[The request]: Replace every "colour" in the data below with "color" and write out the lines again with nothing else changed. Leave the pictures out.

[Extracted entries]:
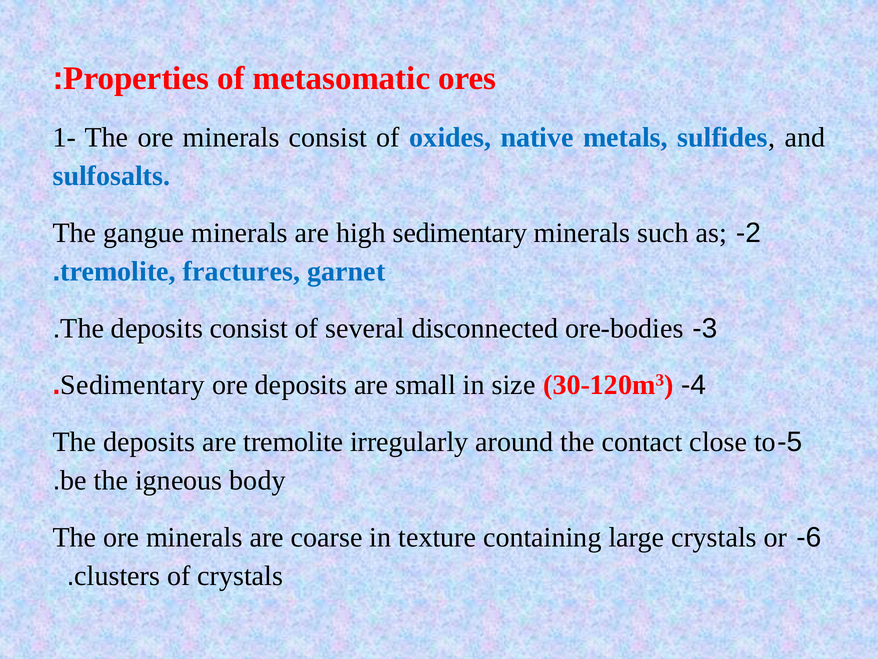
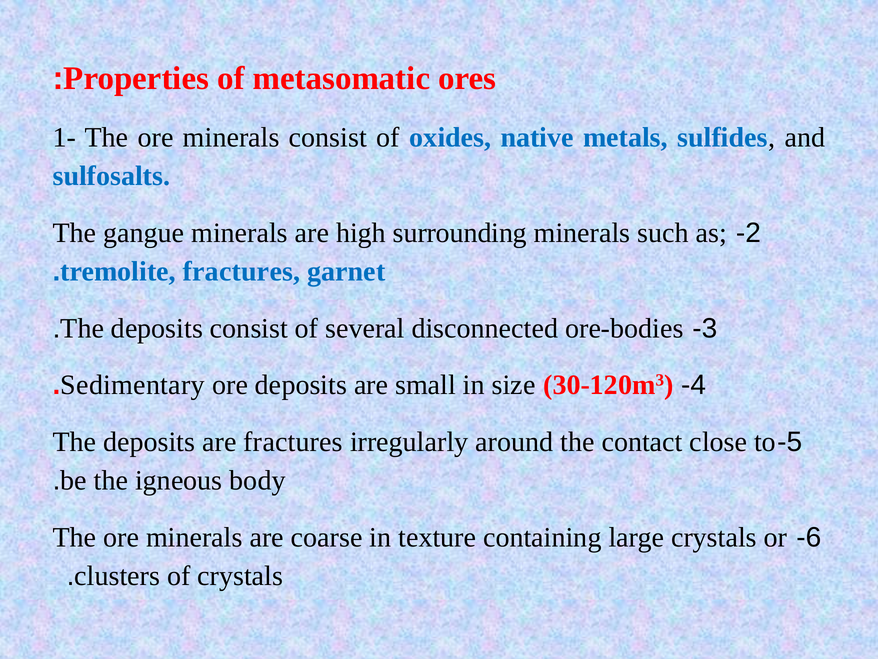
high sedimentary: sedimentary -> surrounding
are tremolite: tremolite -> fractures
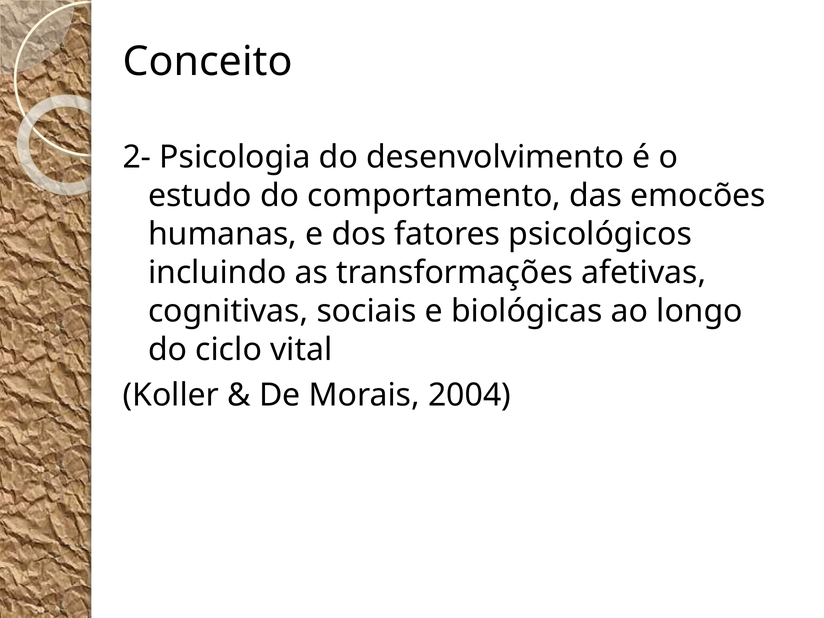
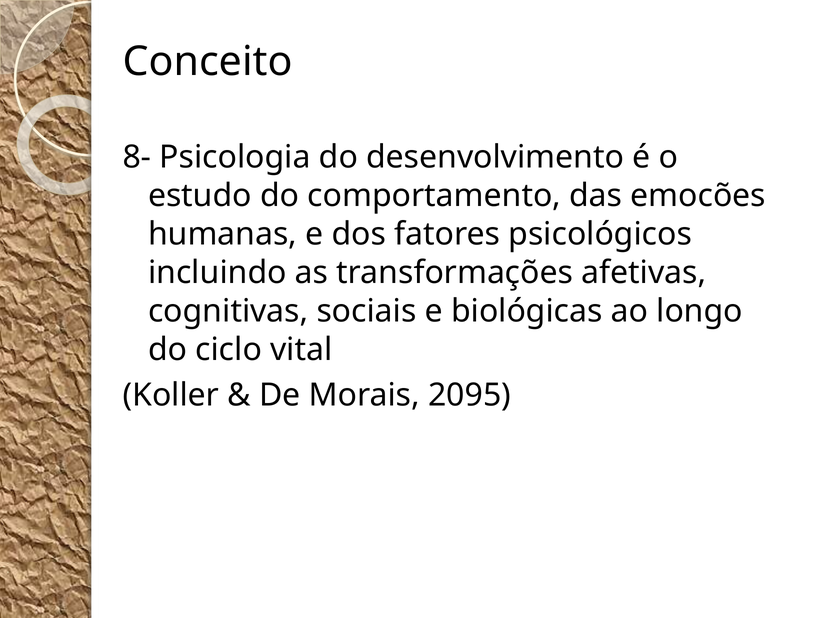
2-: 2- -> 8-
2004: 2004 -> 2095
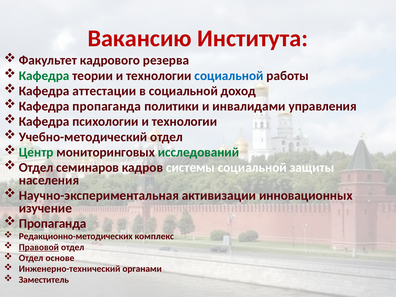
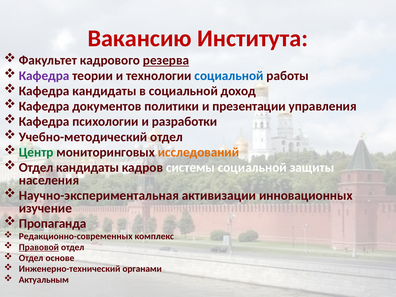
резерва underline: none -> present
Кафедра at (44, 76) colour: green -> purple
Кафедра аттестации: аттестации -> кандидаты
Кафедра пропаганда: пропаганда -> документов
инвалидами: инвалидами -> презентации
психологии и технологии: технологии -> разработки
исследований colour: green -> orange
Отдел семинаров: семинаров -> кандидаты
Редакционно-методических: Редакционно-методических -> Редакционно-современных
Заместитель: Заместитель -> Актуальным
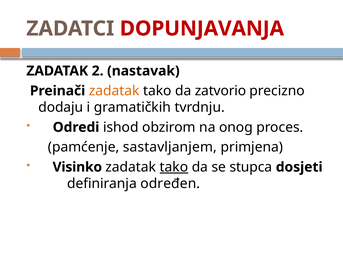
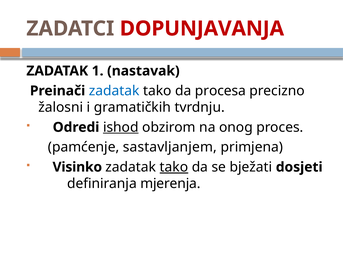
2: 2 -> 1
zadatak at (114, 91) colour: orange -> blue
zatvorio: zatvorio -> procesa
dodaju: dodaju -> žalosni
ishod underline: none -> present
stupca: stupca -> bježati
određen: određen -> mjerenja
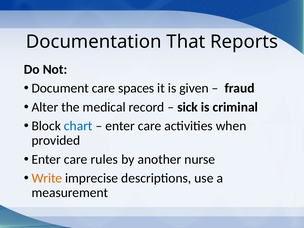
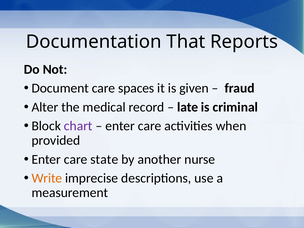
sick: sick -> late
chart colour: blue -> purple
rules: rules -> state
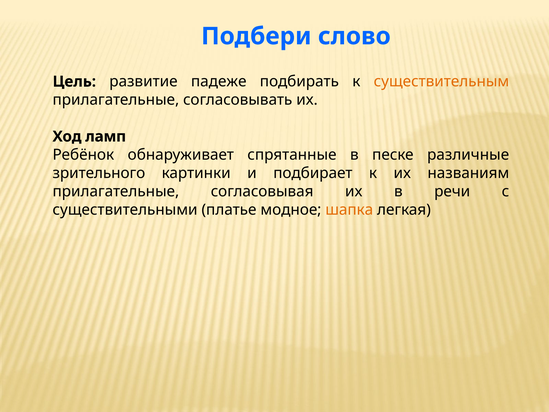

[Completed exercise]:
high sedimentary: sedimentary -> surrounding
are tremolite: tremolite -> fractures
2-: 2- -> 8-
2004: 2004 -> 2095
резерва underline: none -> present
Кафедра at (44, 76) color: green -> purple
Кафедра аттестации: аттестации -> кандидаты
Кафедра пропаганда: пропаганда -> документов
инвалидами: инвалидами -> презентации
психологии и технологии: технологии -> разработки
исследований color: green -> orange
Отдел семинаров: семинаров -> кандидаты
Редакционно-методических: Редакционно-методических -> Редакционно-современных
Заместитель: Заместитель -> Актуальным
2: 2 -> 1
zadatak at (114, 91) color: orange -> blue
zatvorio: zatvorio -> procesa
dodaju: dodaju -> žalosni
ishod underline: none -> present
stupca: stupca -> bježati
određen: određen -> mjerenja
sick: sick -> late
chart color: blue -> purple
rules: rules -> state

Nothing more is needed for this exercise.